[Exercise inputs — start]
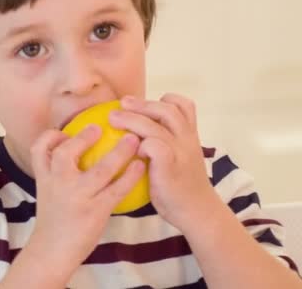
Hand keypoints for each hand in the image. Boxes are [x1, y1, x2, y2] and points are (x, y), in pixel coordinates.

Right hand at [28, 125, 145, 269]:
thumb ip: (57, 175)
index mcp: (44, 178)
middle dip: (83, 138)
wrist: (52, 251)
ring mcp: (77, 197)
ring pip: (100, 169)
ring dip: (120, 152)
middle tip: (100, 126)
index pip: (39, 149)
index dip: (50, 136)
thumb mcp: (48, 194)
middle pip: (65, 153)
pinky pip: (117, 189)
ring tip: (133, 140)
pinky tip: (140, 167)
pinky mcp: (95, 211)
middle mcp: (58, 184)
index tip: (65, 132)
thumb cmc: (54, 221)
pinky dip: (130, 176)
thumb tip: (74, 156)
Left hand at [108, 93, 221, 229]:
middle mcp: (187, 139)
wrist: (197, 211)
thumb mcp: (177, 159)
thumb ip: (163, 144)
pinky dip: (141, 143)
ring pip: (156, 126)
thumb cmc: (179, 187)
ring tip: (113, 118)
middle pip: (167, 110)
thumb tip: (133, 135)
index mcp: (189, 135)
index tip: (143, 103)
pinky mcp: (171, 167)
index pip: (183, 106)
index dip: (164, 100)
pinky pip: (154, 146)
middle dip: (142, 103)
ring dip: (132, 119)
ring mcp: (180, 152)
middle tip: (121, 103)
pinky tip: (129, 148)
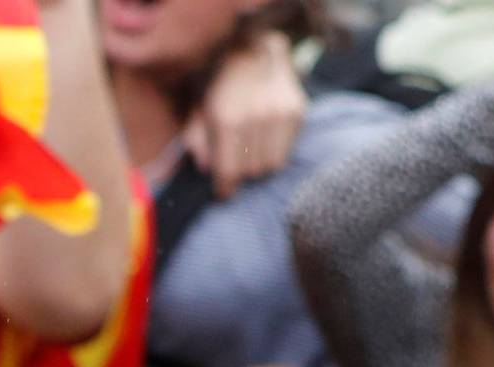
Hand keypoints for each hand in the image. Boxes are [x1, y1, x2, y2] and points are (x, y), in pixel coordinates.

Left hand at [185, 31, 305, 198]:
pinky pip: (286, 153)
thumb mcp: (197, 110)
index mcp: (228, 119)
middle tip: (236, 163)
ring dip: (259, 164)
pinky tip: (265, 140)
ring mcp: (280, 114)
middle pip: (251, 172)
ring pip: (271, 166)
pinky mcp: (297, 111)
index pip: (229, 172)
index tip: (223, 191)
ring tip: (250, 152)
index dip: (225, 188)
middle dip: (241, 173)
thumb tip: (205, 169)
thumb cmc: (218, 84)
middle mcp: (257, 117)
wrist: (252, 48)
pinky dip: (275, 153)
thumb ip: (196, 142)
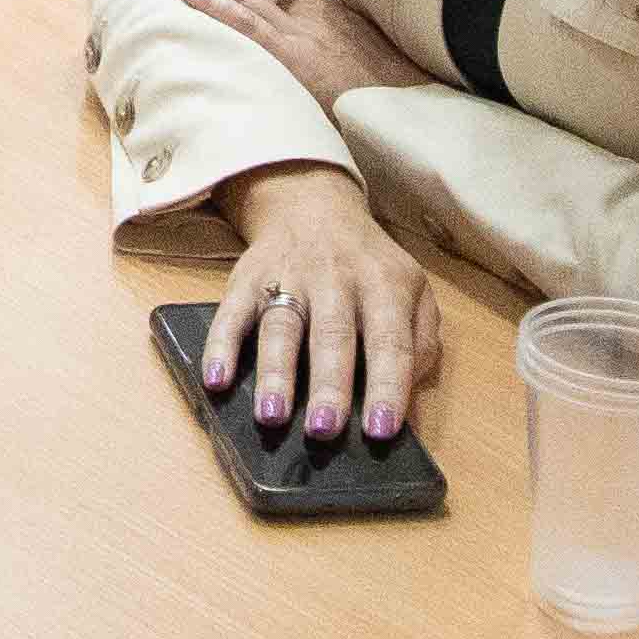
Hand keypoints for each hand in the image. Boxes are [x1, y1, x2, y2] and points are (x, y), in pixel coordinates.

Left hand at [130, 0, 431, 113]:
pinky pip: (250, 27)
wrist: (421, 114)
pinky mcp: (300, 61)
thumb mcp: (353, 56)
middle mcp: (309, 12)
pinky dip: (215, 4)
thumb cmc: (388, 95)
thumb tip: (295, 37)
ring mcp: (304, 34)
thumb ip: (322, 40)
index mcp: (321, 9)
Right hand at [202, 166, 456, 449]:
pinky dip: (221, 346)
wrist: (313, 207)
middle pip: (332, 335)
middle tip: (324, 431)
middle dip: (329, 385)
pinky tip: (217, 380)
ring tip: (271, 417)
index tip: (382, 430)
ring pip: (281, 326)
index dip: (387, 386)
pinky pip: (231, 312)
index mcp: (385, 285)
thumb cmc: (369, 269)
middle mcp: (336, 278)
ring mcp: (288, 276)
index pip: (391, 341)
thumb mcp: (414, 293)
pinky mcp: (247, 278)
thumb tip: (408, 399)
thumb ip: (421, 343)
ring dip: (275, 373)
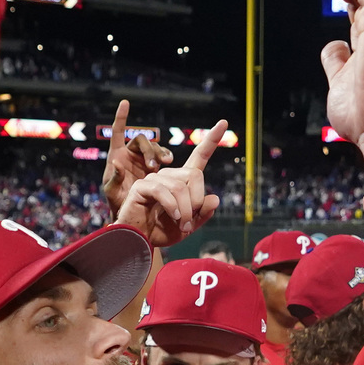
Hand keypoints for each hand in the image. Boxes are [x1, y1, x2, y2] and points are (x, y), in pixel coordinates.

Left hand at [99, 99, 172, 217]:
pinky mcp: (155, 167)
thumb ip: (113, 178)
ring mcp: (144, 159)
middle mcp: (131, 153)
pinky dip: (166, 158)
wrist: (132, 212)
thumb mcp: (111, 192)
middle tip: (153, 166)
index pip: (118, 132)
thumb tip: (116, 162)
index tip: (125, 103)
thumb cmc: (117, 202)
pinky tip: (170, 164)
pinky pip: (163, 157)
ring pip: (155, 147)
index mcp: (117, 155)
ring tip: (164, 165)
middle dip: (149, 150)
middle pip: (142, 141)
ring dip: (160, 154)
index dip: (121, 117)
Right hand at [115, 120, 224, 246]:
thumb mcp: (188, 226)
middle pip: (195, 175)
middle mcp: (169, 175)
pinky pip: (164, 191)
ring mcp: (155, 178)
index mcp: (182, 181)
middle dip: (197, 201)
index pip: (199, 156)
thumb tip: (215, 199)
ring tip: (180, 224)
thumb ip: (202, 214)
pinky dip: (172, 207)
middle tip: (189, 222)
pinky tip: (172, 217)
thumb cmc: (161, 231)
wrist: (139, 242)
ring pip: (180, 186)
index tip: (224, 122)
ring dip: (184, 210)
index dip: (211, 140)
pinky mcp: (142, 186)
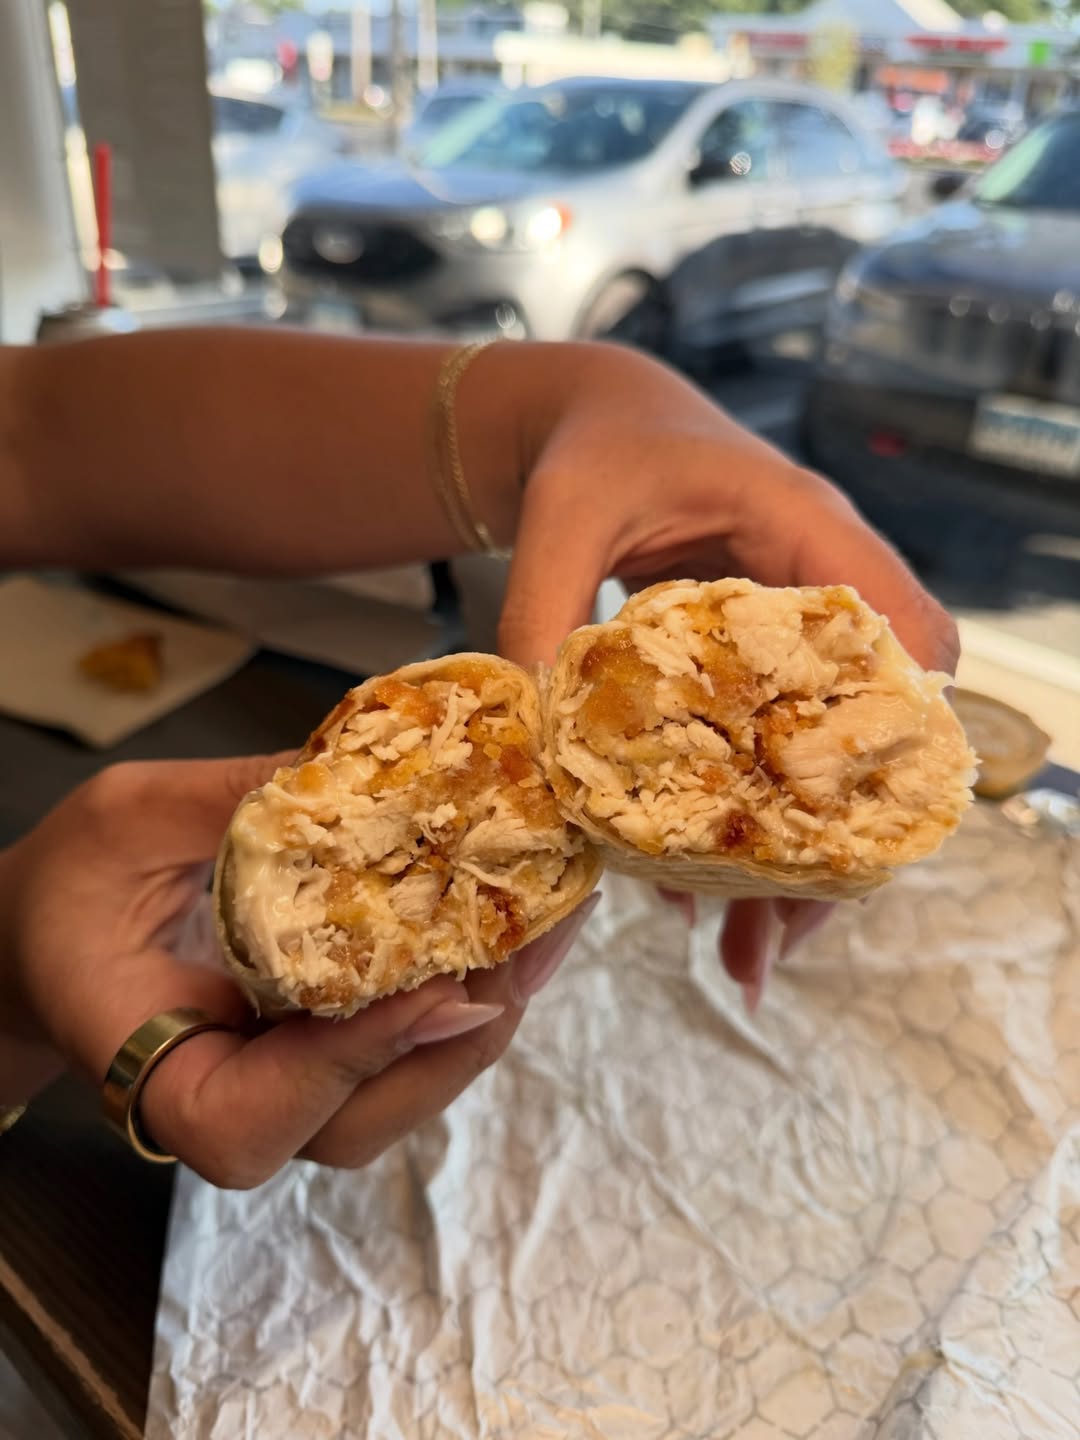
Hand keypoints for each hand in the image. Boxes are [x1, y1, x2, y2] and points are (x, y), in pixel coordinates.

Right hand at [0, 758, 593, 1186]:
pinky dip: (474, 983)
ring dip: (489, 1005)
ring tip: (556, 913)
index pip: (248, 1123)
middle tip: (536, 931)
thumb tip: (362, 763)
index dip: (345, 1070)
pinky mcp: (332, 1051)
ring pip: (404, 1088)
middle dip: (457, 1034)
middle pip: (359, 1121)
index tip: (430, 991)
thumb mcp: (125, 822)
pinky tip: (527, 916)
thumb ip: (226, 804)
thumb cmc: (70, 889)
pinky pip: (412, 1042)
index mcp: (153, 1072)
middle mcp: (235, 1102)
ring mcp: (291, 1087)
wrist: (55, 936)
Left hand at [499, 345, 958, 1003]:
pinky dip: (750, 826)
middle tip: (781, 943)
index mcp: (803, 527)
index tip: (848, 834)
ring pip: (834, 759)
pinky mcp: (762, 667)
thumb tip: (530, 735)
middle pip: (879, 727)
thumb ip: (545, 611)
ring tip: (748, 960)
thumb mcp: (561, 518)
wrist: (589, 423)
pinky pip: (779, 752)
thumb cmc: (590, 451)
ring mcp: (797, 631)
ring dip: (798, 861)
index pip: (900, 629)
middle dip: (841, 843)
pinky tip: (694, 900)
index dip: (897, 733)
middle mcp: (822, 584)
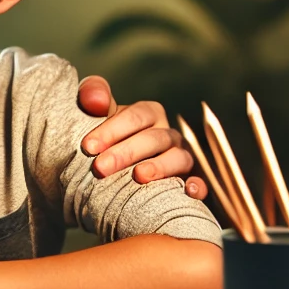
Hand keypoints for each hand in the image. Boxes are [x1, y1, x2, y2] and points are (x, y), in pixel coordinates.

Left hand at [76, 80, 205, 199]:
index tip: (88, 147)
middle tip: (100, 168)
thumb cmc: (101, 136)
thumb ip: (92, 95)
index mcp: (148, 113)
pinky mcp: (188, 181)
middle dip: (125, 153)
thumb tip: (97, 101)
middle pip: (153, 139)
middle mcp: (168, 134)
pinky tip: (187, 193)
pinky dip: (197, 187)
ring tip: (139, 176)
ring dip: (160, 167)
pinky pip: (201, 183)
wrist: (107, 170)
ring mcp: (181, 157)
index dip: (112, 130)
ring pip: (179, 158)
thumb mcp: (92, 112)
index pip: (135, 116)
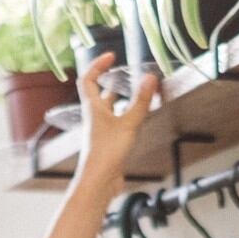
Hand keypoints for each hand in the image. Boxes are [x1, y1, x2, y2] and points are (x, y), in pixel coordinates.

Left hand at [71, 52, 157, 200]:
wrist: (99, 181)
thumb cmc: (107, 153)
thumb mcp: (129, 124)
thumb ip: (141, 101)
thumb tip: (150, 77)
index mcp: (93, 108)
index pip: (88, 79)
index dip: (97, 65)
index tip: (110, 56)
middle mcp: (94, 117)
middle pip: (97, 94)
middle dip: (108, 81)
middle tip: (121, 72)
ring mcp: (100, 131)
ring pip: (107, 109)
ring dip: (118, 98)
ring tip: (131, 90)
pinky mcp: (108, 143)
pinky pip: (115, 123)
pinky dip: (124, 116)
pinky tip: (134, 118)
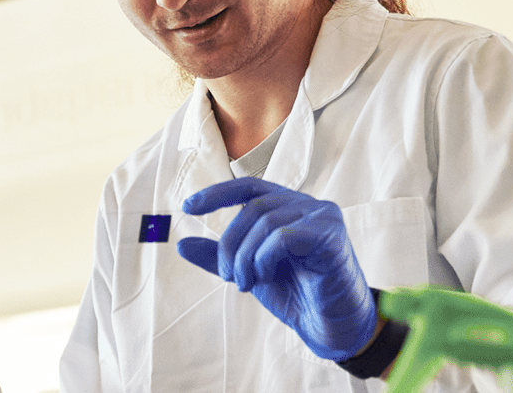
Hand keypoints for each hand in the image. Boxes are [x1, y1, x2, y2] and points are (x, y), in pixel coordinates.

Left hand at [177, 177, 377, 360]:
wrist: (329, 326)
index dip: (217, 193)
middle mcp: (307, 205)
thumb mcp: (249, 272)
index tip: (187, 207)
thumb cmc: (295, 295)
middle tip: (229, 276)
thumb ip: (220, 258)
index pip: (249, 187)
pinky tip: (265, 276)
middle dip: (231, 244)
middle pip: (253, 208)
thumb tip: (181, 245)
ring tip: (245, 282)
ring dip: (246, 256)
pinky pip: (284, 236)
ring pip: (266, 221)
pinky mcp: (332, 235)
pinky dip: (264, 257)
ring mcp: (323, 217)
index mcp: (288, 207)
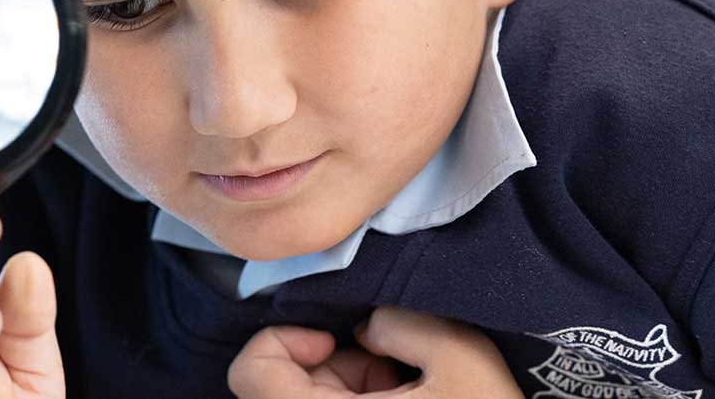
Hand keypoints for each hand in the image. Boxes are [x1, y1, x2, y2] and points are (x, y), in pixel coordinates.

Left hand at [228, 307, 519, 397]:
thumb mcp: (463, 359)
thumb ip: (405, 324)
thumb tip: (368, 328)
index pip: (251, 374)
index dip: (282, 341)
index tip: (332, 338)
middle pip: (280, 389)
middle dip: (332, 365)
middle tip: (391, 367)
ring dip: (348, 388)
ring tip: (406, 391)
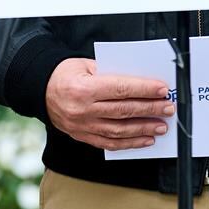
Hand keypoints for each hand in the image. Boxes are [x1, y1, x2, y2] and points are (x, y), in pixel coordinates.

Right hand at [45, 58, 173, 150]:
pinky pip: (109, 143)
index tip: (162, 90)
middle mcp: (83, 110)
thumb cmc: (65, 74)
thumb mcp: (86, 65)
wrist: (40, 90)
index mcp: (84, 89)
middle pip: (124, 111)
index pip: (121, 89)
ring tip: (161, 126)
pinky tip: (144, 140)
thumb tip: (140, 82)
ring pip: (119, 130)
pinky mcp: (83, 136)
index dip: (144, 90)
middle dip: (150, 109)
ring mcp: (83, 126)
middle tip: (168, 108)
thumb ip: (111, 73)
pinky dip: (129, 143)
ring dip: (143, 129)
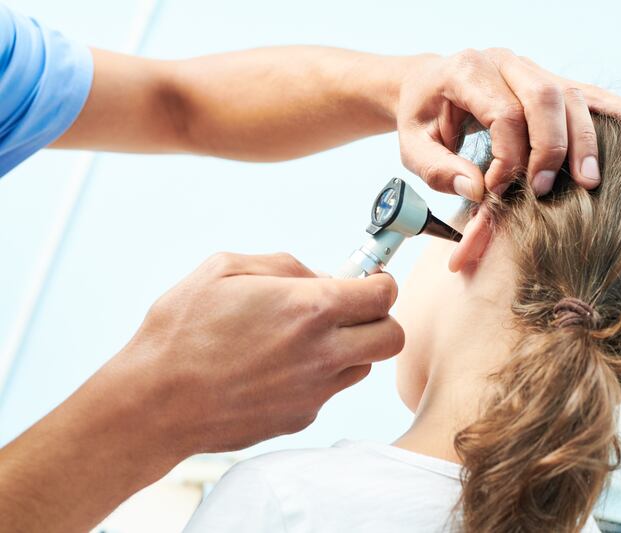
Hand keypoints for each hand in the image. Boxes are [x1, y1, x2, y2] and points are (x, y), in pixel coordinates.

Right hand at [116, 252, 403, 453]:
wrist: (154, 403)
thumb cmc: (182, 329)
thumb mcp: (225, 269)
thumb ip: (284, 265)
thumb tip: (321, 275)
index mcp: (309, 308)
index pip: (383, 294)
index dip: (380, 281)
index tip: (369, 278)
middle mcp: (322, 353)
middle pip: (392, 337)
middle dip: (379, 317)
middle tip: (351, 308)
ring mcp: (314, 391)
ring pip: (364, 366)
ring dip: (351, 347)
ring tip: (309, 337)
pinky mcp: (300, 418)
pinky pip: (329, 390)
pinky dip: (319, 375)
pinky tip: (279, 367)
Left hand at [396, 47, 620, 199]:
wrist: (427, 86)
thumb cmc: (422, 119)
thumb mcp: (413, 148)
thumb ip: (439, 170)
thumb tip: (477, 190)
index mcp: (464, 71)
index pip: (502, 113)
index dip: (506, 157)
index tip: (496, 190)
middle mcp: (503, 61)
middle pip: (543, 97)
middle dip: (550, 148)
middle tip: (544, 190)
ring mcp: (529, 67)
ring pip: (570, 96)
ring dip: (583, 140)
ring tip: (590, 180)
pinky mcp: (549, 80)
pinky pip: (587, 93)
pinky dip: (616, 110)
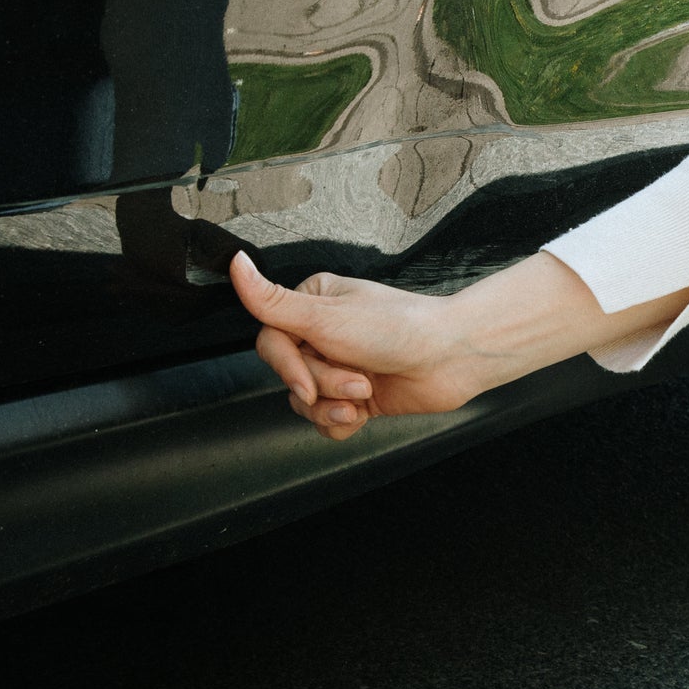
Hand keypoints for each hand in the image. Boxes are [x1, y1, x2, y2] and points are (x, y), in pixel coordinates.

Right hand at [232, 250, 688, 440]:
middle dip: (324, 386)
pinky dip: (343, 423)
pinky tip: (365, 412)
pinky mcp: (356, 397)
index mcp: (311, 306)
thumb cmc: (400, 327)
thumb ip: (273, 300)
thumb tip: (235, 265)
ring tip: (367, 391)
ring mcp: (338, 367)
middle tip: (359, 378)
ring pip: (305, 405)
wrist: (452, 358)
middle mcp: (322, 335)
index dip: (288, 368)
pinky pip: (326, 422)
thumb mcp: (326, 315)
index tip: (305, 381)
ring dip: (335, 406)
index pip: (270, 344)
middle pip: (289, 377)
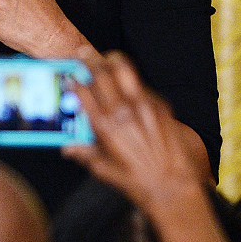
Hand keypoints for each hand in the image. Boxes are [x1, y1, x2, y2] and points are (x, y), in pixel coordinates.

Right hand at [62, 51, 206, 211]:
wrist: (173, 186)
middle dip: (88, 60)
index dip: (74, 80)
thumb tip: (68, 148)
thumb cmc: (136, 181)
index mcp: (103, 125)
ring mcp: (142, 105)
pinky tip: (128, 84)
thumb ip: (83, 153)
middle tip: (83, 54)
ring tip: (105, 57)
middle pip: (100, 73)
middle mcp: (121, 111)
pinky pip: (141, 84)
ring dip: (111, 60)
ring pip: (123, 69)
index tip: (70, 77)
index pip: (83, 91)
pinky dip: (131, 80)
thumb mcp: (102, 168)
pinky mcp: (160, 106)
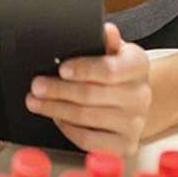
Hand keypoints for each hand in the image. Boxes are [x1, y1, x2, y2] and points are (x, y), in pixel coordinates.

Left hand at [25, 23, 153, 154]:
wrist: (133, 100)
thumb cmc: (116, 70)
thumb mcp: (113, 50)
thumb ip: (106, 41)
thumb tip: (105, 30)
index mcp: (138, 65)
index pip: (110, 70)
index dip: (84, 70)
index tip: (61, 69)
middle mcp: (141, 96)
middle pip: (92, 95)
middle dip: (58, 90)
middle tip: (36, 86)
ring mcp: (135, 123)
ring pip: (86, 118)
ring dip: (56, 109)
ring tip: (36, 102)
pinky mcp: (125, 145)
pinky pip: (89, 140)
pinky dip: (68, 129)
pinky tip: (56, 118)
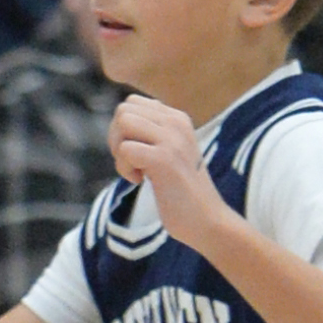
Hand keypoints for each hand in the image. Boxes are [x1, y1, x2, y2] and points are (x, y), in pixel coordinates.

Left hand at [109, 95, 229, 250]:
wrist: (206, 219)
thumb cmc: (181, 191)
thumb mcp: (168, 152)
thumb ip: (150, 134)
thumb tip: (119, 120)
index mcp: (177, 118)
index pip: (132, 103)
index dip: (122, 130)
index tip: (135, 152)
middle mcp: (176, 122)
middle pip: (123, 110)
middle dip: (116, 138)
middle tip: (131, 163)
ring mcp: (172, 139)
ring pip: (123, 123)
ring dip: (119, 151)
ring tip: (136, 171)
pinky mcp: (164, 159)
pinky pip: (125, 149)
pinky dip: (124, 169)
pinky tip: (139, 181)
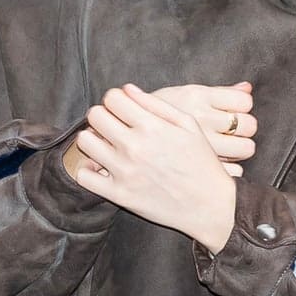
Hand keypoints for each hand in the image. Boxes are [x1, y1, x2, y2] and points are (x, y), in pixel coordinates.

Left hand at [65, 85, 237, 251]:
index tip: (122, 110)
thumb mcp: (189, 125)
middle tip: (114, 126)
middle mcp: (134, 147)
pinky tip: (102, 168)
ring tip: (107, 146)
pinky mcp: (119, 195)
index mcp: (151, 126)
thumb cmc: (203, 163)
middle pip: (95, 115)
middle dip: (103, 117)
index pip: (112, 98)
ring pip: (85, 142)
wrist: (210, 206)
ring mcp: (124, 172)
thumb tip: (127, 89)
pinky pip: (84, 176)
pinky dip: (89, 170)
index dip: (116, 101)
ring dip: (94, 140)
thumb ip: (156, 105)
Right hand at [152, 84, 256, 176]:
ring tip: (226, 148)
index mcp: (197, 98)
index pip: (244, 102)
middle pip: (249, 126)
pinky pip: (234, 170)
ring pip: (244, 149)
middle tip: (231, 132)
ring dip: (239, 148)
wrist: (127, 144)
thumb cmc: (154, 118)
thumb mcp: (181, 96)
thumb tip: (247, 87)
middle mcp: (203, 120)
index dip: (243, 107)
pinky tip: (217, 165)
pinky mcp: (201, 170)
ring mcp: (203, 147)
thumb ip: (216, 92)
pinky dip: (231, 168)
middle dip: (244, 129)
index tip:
[Exercise inputs — finish]
• _Work order_
Wherever the word "Right" appears in a line of the data, copy that line.

• _Result of this task_
Right hand at [28, 125, 145, 269]:
Right hand at [202, 166, 456, 449]:
Right hand at [115, 120, 224, 246]:
Right hand at [0, 758, 593, 1186]:
Right hand at [45, 58, 173, 150]:
Right hand at [116, 252, 403, 453]:
Right hand at [232, 250, 688, 440]:
Right hand at [62, 51, 206, 211]:
Right hand at [152, 84, 256, 176]:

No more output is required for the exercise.